**Problem statement**:
Your answer should be the line that contains "Breite: 235 cm" and each line after it, restated word for word through the final line of the entries.

---------- Records ----------

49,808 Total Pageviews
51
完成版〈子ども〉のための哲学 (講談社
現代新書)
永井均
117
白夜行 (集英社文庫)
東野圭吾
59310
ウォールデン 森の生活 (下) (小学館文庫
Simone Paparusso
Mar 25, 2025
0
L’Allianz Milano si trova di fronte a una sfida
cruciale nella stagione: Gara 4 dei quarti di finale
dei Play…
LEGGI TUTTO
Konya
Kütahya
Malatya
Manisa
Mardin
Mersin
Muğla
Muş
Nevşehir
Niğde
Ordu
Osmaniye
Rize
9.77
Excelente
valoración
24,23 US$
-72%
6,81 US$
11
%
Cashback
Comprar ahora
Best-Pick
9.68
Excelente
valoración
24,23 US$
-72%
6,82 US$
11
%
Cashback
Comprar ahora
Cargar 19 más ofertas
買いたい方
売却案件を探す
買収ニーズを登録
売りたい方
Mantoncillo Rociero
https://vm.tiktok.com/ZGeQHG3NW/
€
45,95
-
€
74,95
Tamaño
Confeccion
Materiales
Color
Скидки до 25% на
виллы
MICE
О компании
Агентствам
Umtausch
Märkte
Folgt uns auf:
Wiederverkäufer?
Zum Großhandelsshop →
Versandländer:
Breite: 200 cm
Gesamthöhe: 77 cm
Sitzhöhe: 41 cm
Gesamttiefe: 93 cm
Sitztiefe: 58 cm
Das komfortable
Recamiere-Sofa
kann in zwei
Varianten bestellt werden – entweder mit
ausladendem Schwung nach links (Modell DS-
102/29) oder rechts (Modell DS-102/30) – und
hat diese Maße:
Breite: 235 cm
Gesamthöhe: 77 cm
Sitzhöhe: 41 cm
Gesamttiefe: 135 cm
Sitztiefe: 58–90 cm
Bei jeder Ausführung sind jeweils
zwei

----------

**Result for this task**:
Breite: 235 cm
Gesamthöhe: 77 cm
Sitzhöhe: 41 cm
Gesamttiefe: 135 cm
Sitztiefe: 58–90 cm
Bei jeder Ausführung sind jeweils
zwei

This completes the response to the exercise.